Congresso del Pd, basta sgambetti
Con l’avvicinarsi del congresso, si ha l’impressione che la principale preoccupazione all’interno del Pd, con poche eccezioni, sia quella, da parte di ognuno, di azzoppare i propri competitori. Solo Berlusconi sarebbe contento del protrarsi di questa situazione.
Nel vasto panorama del Pd, su questo tema, nessuno è senza peccato. Ognuno però, giunti al punto in cui siamo, è bene che rifletta. A tutti i livelli, da quello nazionale a quello del circolo più piccolo.
Il primo dovere che abbiamo di fronte, noi elettori e militanti del Pd, sarebbe quello di ricreare un clima di civile convivenza fra di noi. Per fare questo dovremmo aprirci, lavorare per abbattere le barriere che abbiamo creato, abbassare ponti, tornare a dialogare e a confrontarci serenamente.
L’8 dicembre avranno luogo le primarie per scegliere il segretario nazionale del Pd. Questo mi pare assodato, come pure il fatto che, prima di quella data dovranno essere svolti i congressi provinciali. Entro l’11 ottobre dovranno essere presentate le candidature nazionali.
Al momento i papabili sono quattro: Civati, Cuperlo, Renzi e Pittella. A me paiono tutte persone capaci e degne, peccato non registrare nessuna candidatura di donne. Un vero peccato.
I concorrenti dovranno fare in modo che il dibattito congressuale si sviluppi sui temi canonici per un congresso di partito. Quali sono questi temi? Sicuramente due: analizzare il prevedibile sviluppo della società nei prossimi venti anni in base al quale definire gli obbiettivi e la strategia di lungo respiro del partito; definire la forma e il ruolo del partito come strumento di parte volto ad affermare i principi e gli obbiettivi definiti.

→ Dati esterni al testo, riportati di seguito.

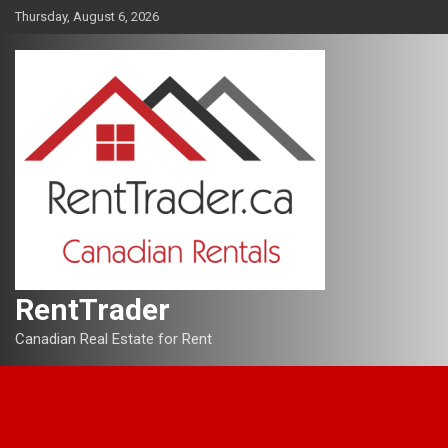
Skip
Thursday, August 6, 2026
to
content
RentTrader
Canadian Real Estate for Rent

Sarebbe sbagliato a mio avviso un dibattito fossilizzato su Berlusconi e sul governo odierno. Certo, il tema del governo non potrà essere eluso completamente, ma la sua chiara caratteristica di provvisorietà fa si che non possa essere un elemento centrale del dibattito. Questo governo potrà restare in piedi fino alla prossima primavera, o a quella successiva, se i suoi deliberati potranno essere il frutto di un vero compromesso fra le forze – per natura alternative fra di loro – che lo compongono. Compromesso vuol dire che ognuno deve cedere qualcosa rispetto i propri principi e che nessuno ponga bandierine di partito sulle scelte.

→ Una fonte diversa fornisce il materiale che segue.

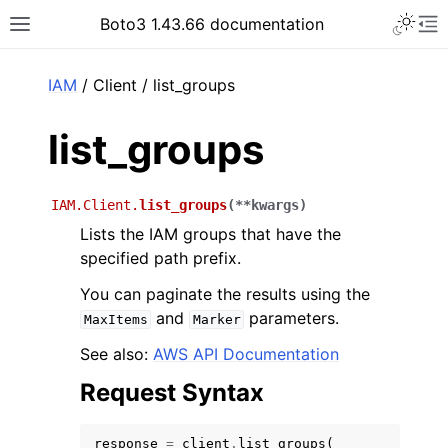
Toggle 
Boto3 1.43.66 documentation
Toggle site navigation sidebar
To
ar
IAM
/ Client / list_groups
list_groups
IAM.Client.
list_groups
(
**
kwargs
)
Lists the IAM groups that have the
specified path prefix.
You can paginate the results using the
and
parameters.
MaxItems
Marker
See also:
AWS API Documentation
Request Syntax
response
=
client
.
list_groups
(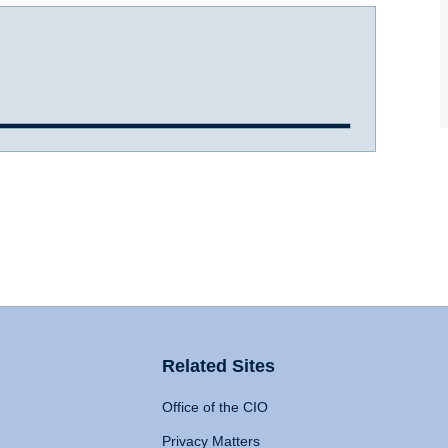
Related Sites
Office of the CIO
Privacy Matters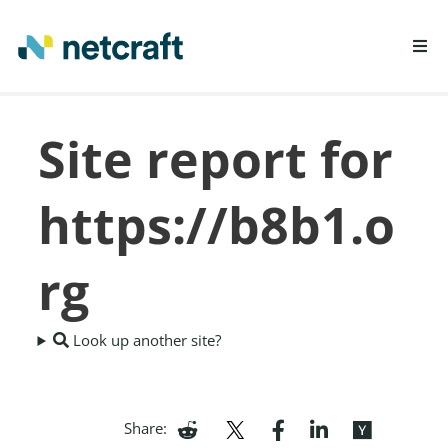
LEARN MORE
Site report for
REPORT FRAUD
https://b8b1.o
rg
Look up another site?
Share:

Il congresso provinciale dovrebbe ricalcare più o meno questo schema. A Ravenna sarà un appuntamento molto delicato in quanto negli ultimi anni si è ampliata la forbice a favore di chi reclama un profondo cambiamento. La speranza e la fiducia è che anche a Ravenna ci siano parecchi candidati alla carica di segretario e che non ci sia alcun patto preventivo compromissorio e spartitorio fra gli ex comunisti e gli ex democristiani.

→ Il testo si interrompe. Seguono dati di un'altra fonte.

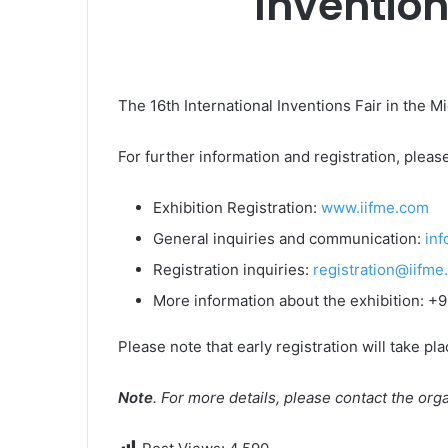
Invention
The 16th International Inventions Fair in the Mi
For further information and registration, please
Exhibition Registration:
www.iifme.com
General inquiries and communication:
in
Registration inquiries:
registration@iifme
More information about the exhibition: 
Please note that early registration will take pl
Note
. For more details, please contact the or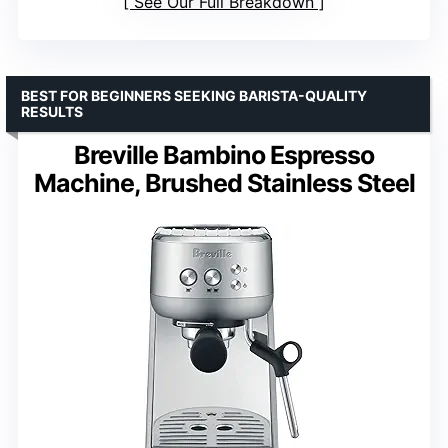
See Our Full Breakdown
BEST FOR BEGINNERS SEEKING BARISTA-QUALITY
RESULTS
Breville Bambino Espresso
Machine, Brushed Stainless Steel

Credo che il confronto di fondo e più duro debba essere sul partito, sul suo ruolo e sulla sua funzione. Penso che l’obbiettivo principale sia quello di decidere che il partito, anche in provincia di Ravenna, debba riprendersi la propria piena autonomia rispetto al potere economico e a quello amministrativo. Da troppe parti è radicata l’idea che il partito siano gli amministratori. Quindi gli amministratori che comandano e il partito che porta acqua. Bisogna chiudere rapidamente questa troppo lunga fase. Bisogna ragionare sul fatto che i ruoli sono molto diversi. Chi dirige il partito lo fa per una parte della società e per obbiettivi ben definiti; chi amministra invece deve per sua natura guardare al complesso della società e delle sue articolazioni sociali, economiche e politiche. Il partito, anche a Ravenna, deve riprendersi la sua autonomia.